BBC Two HD starts on the 26 March and already several of you have spotted that this means the end of the test card and AV sync test signals.
The test card returned in December 2008 after a long break in a new ’turbo charged’ high definition format along with the brand new AV sync check signal.
The test signal package was added to the BBC HD promotion after we had many complaints about lip sync and ‘odd’ looking pictures. We took some time to have a long look at all the issues and suggestions coming in but we also looked at how the then new high definition televisions were set up when they were delivered.
The biggest issue was definitely lip sync however the complaints suggested we could have up to a four frame audio lead and a two frame video lead – often on the same programme and at the same time!
To get to the bottom of this a colleague from BBC Research and Development (BBC R&D) and I did an end to end sync check of the channel and all its processes.
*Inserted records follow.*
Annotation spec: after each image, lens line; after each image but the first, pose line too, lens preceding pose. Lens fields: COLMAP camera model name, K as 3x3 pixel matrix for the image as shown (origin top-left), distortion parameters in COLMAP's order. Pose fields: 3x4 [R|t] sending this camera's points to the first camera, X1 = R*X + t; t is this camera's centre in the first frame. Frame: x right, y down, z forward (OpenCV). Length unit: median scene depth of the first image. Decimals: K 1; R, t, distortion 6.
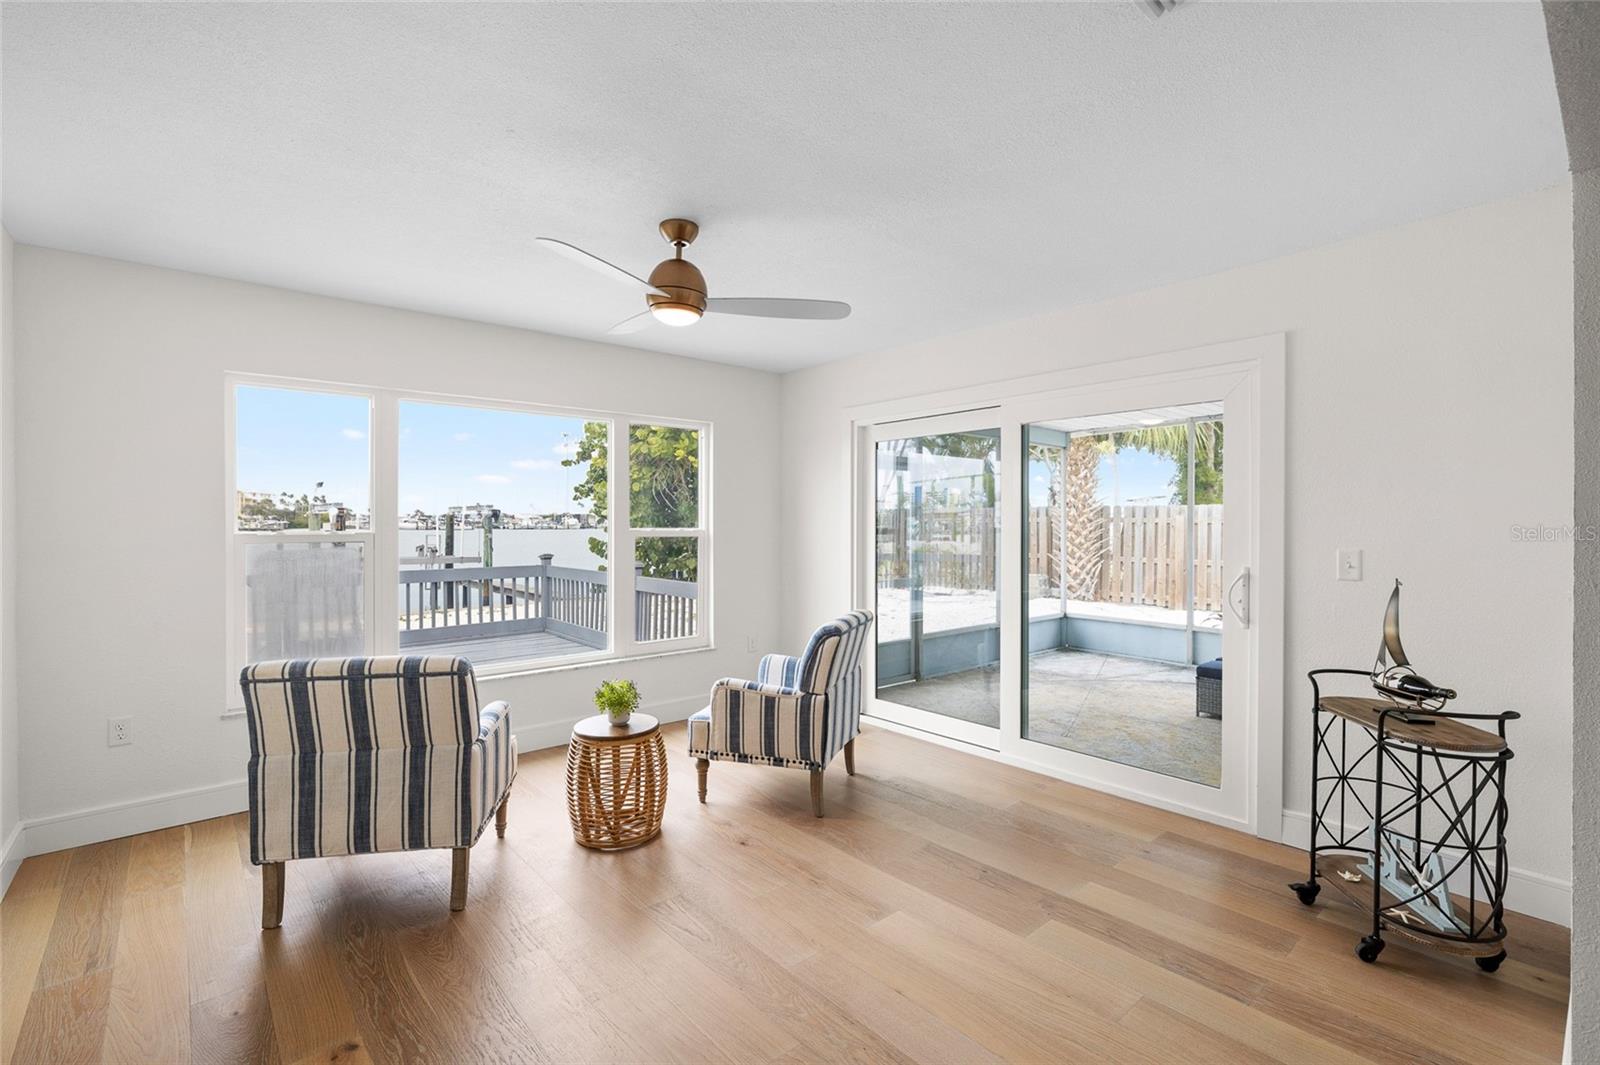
lens RADIAL K [[718.5, 0, 794.7], [0, 718.5, 532.4], [0, 0, 1]] dist [0.001625, 0.000199]
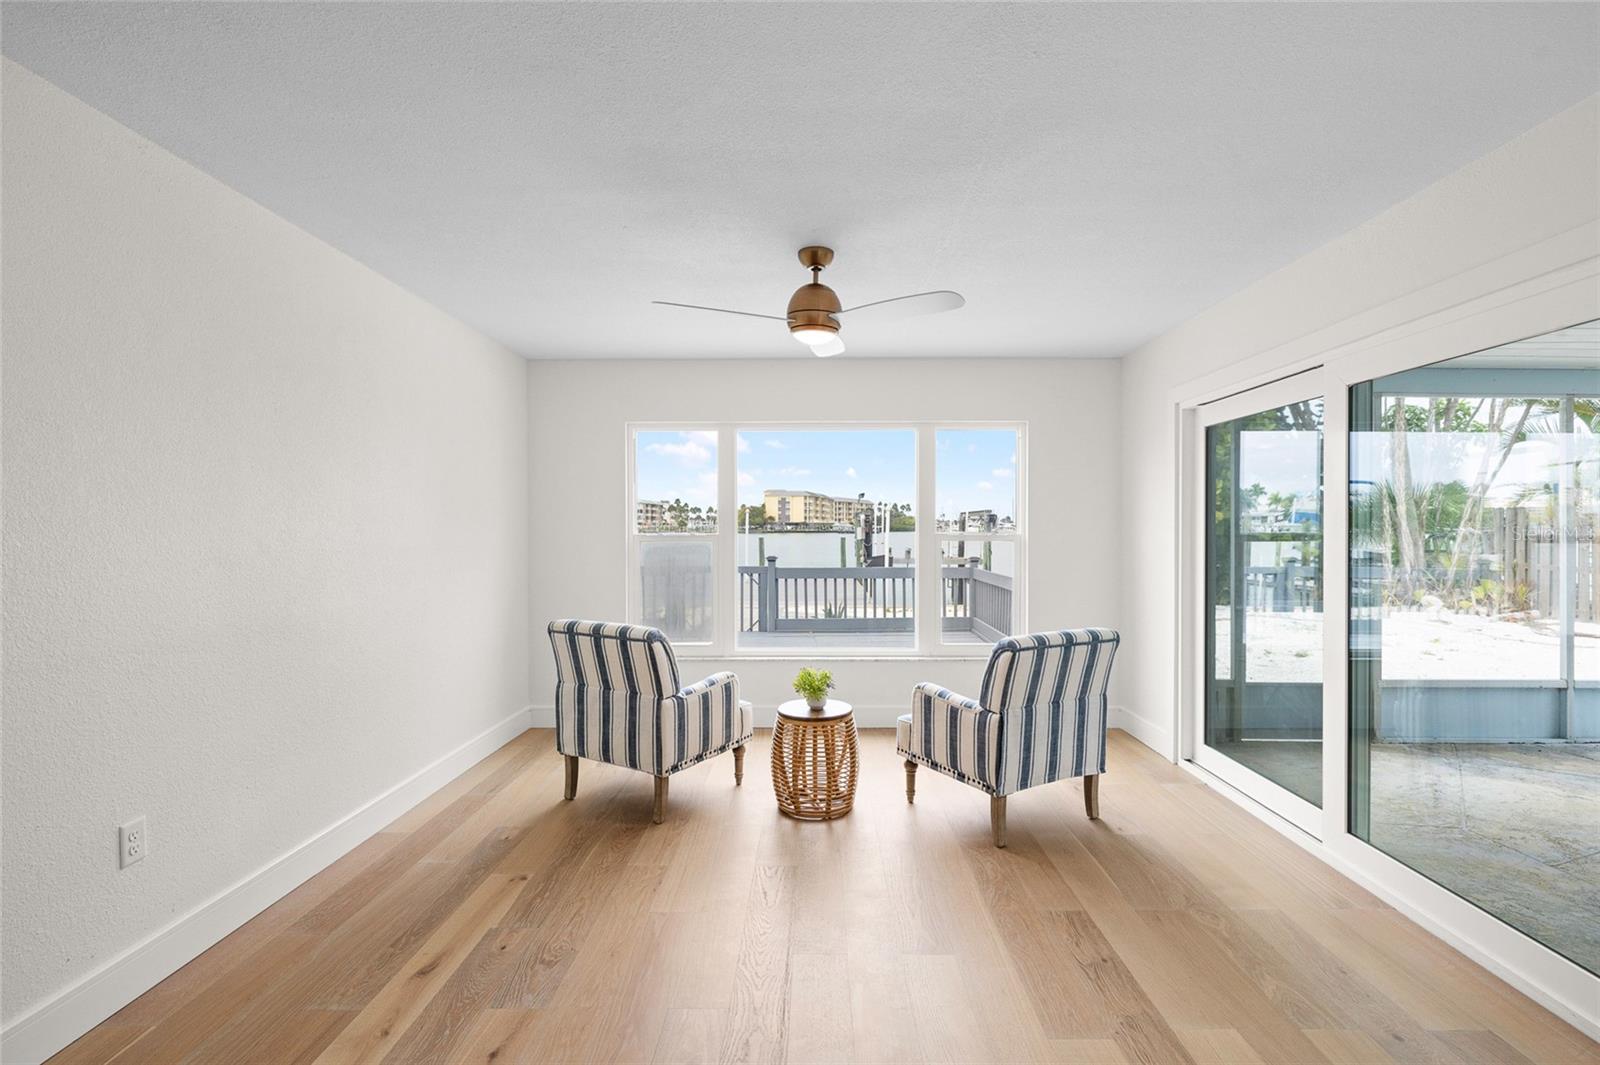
lens RADIAL K [[718.5, 0, 811.0], [0, 718.5, 534.7], [0, 0, 1]] dist [0.001625, 0.000199]
pose [[0.754987, 0.006687, -0.655705, 0.454757], [-0.008451, 0.999964, 0.000468, -0.001220], [0.655685, 0.005188, 0.755017, 0.148372]]
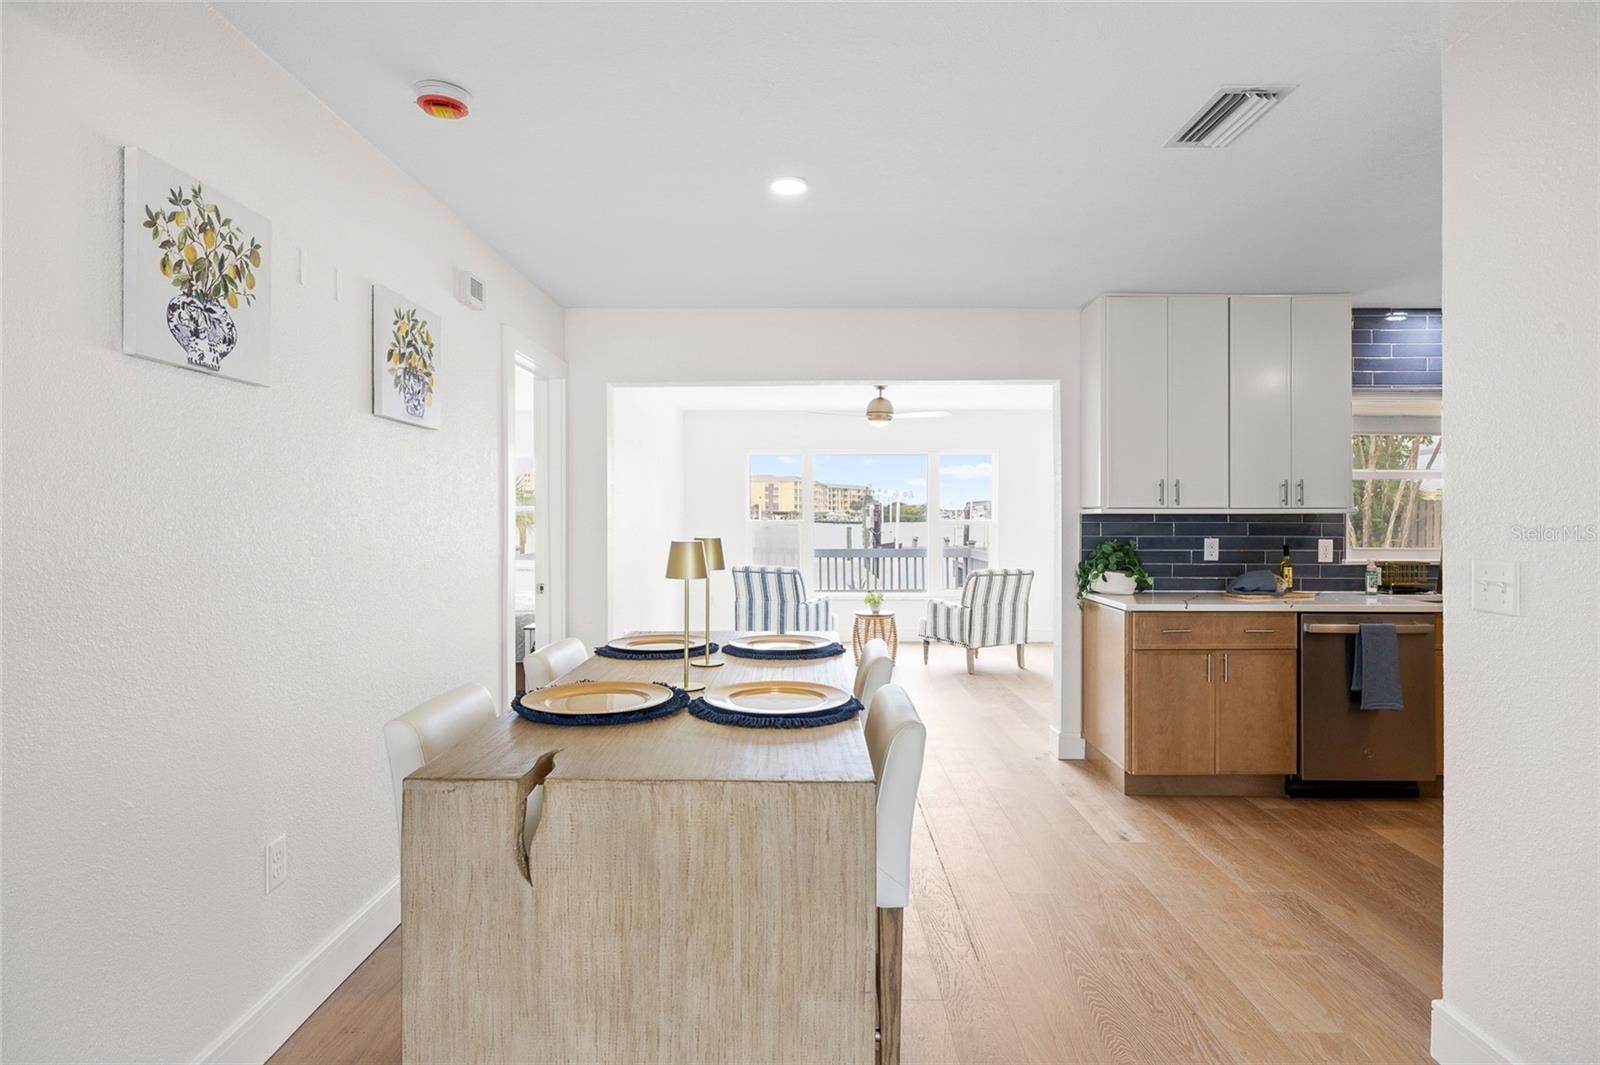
lens RADIAL K [[819.8, 0, 791.6], [0, 819.8, 521.0], [0, 0, 1]] dist [-0.004799, -0.001939]
pose [[0.747941, 0.002846, -0.663759, 1.098364], [-0.008246, 0.999953, -0.005003, 0.014899], [0.663713, 0.009215, 0.747930, -0.897580]]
This included a couple of on-air tests to confirm the transmission encoders were not introducing sync errors.
We did find a couple of small problems and after they were corrected I could safely say the system was ‘alright arriving at you’ – a modification of the old engineering phrase ‘it’s alright leaving me’!
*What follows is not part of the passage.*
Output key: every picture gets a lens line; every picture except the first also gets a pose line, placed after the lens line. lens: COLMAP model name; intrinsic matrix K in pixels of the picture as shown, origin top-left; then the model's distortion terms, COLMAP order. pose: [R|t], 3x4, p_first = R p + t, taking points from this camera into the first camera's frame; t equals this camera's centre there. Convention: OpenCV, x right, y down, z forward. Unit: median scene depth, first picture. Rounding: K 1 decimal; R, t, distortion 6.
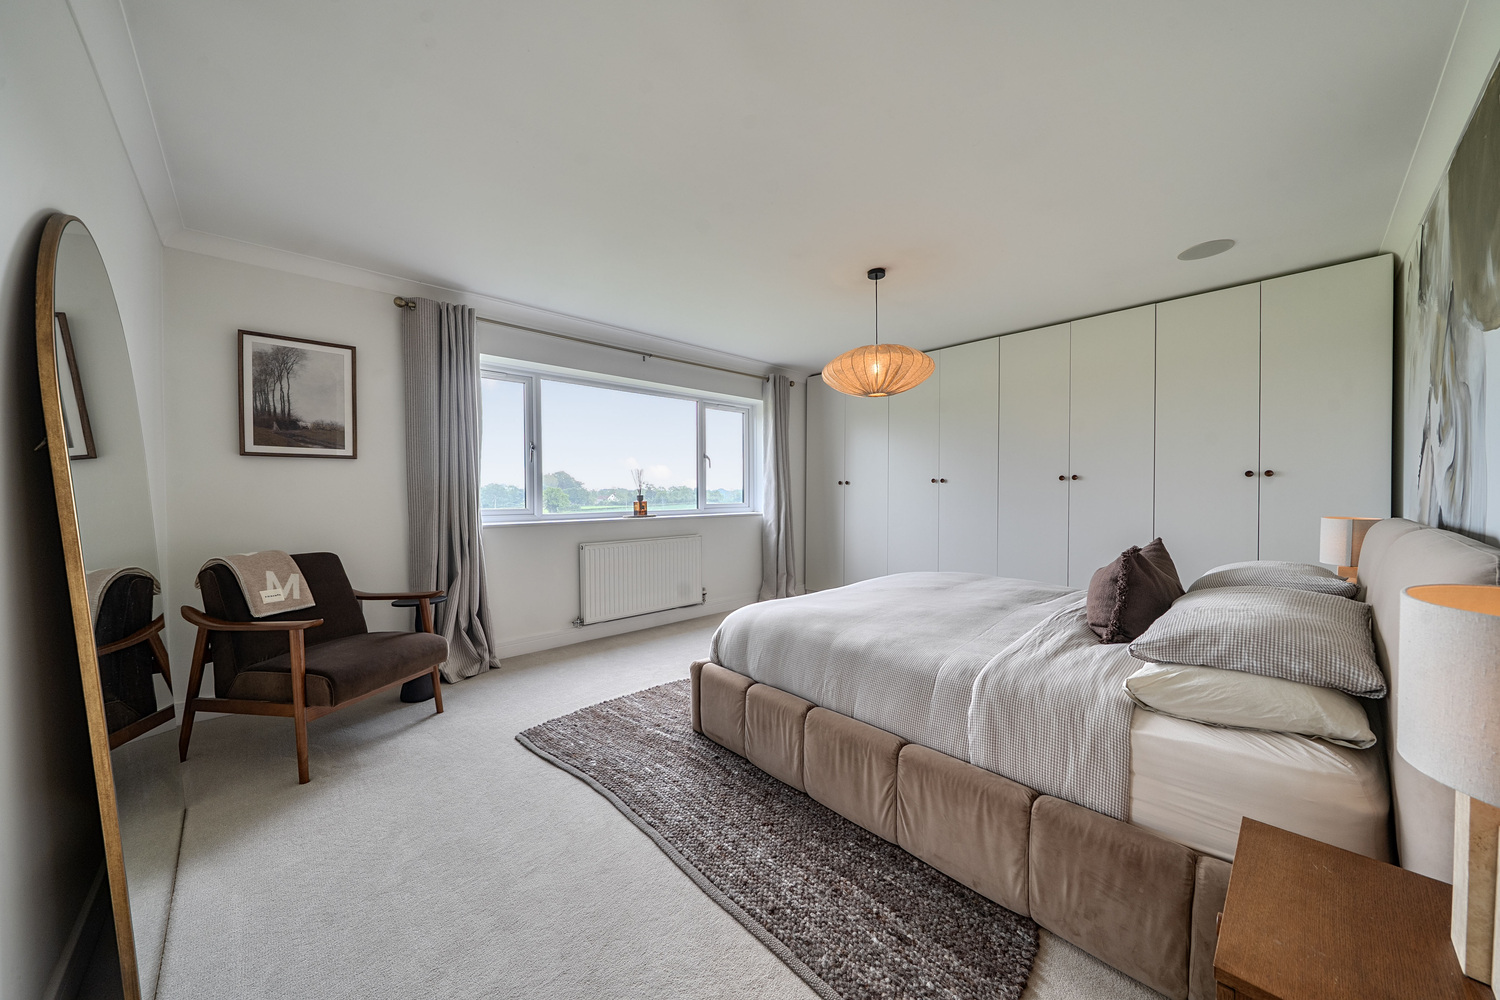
lens RADIAL K [[506.8, 0, 750.0], [0, 506.8, 500.0], [0, 0, 1]] dist [0.000577, -0.000109]
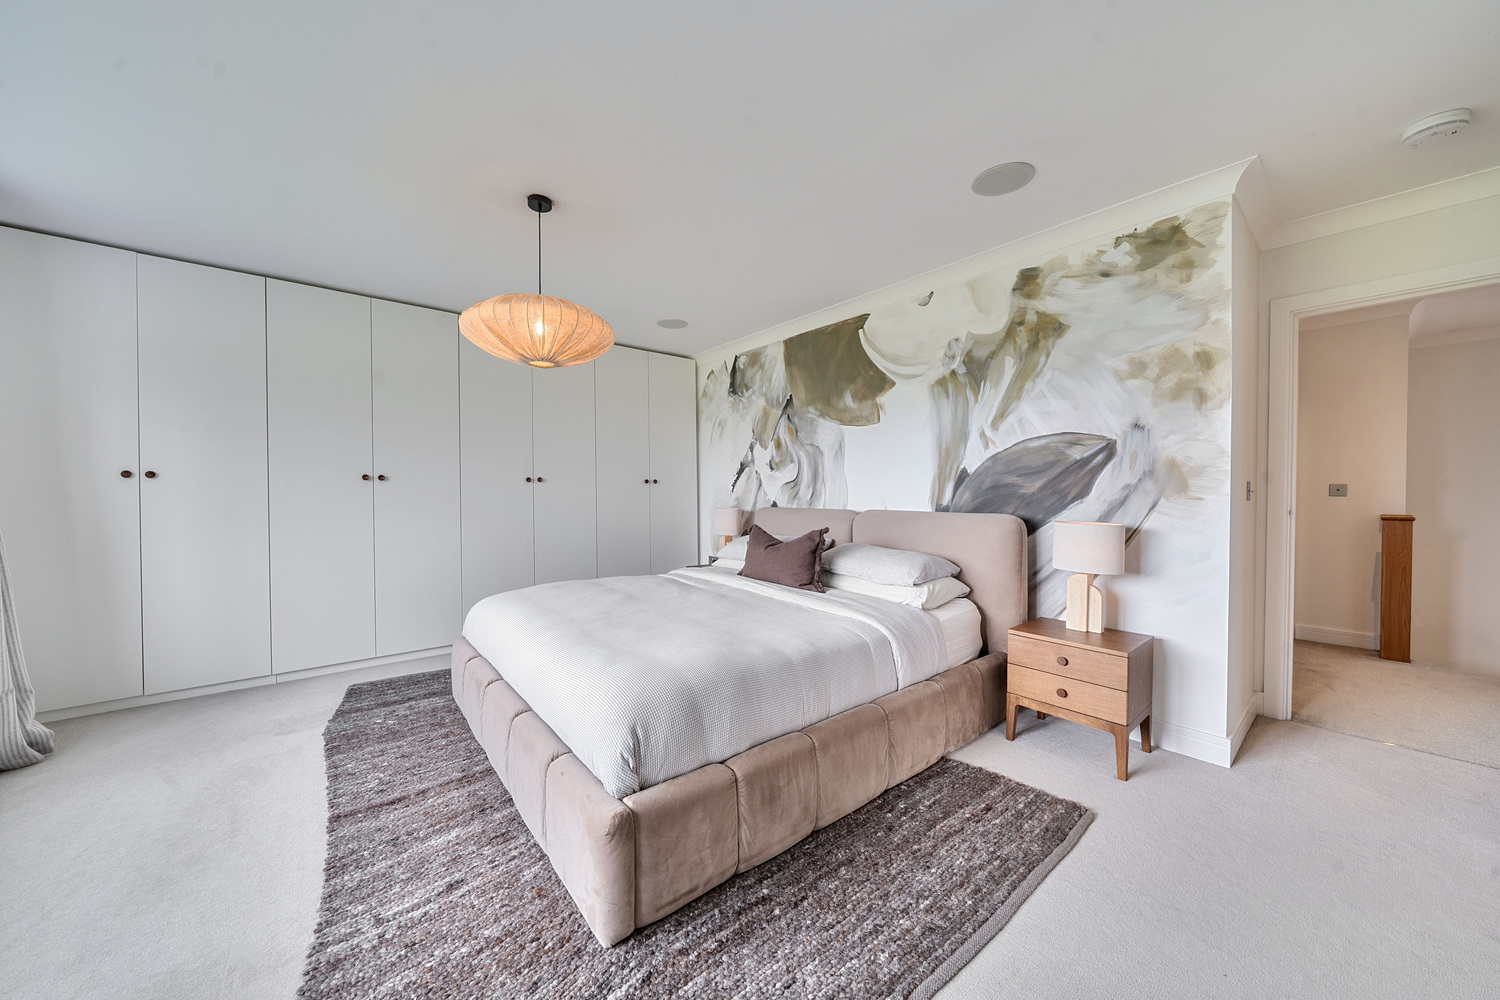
lens RADIAL K [[506.8, 0, 750.0], [0, 506.8, 500.0], [0, 0, 1]] dist [0.000577, -0.000109]
pose [[0.088852, -0.008667, 0.996007, -0.706465], [0.012386, 0.999894, 0.007596, -0.010483], [-0.995968, 0.011661, 0.088950, 0.927346]]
The test card and AV sync signal started to go out just before Christmas 2008 and were accompanied by my blog A Christmas Present from HD Channel that included help setting up new high definition televisions and the many (and varied) AV surround systems being attached.
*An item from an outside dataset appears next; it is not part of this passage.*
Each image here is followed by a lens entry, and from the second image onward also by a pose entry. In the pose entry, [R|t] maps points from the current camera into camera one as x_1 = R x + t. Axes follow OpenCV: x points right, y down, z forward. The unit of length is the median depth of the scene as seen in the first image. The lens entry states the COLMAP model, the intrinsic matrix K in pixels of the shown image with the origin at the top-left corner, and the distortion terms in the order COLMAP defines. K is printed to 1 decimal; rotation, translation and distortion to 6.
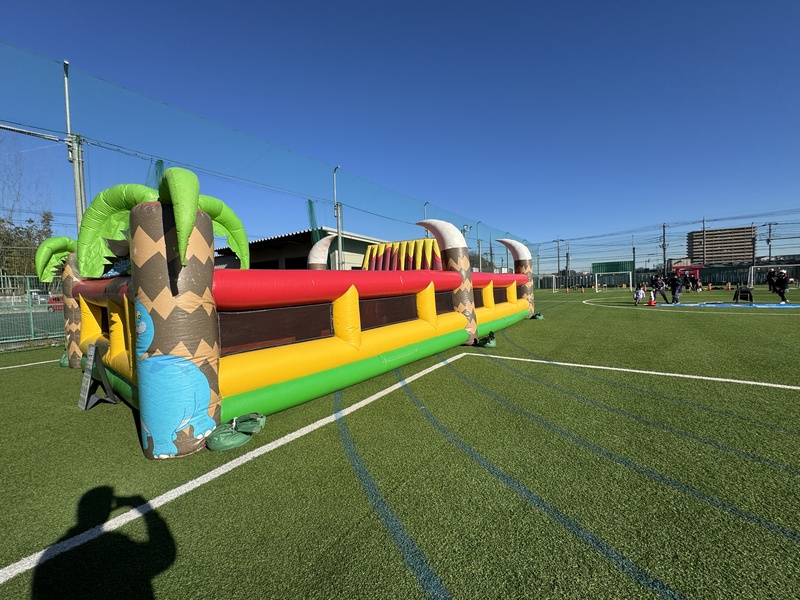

I was very pleased to see a drop in lip sync complaints to virtually zero over the next few weeks. Now whenever we get complaints we can investigate the source, especially when people say they have confirmed their system is correct by using the test signal.
If you want to know more about the tests carried out and the processing involved, the BBC R&D White Paper is worth a read!
The last transmission of the BBC HD Channel promo is actually the morning of the 25 March through to the start of programming later that day. However, after the last programme at around 1.30am on the morning of the 26 (still to be confirmed) and the start of BBC Two HD programmes at 6.30am there is a gap and I made what would be called a ‘land grab’ for the time!
To say goodbye to the test signals we will be transmitting them continuously overnight!
To make it more interesting I have worked with BBC R&D colleagues to recreate some of the older test cards from a 30 line version through the 405 line era, on to 625, colour, widescreen and finally high definition.
I must thank all the current and past BBC R&D engineers who put so much expertise into creating many of these industry standard test cards.
The loop is 10 minutes long so set your PVRs for about a 30 minute recording any time after the last programme (please check the EPGs just in case there are last minute schedule changes) until around 6.00am.
Please remember that the majority of these cards are recreations adapted for the HD Channel and not the originals and also that the HD version is still the modified version which means the grey scale is not exactly correct, but I hope that doesn’t distract from the event.
As for a re-return of the test card I can’t say. Personally I would like to see it again sometime.
Many thanks to all of you who have contributed to the BBC HD Channel blogs in the past but I am sure there will be more blogs about HD and beyond to come.
Andy Quested is chief technologist HD & 3D, BBC Technology.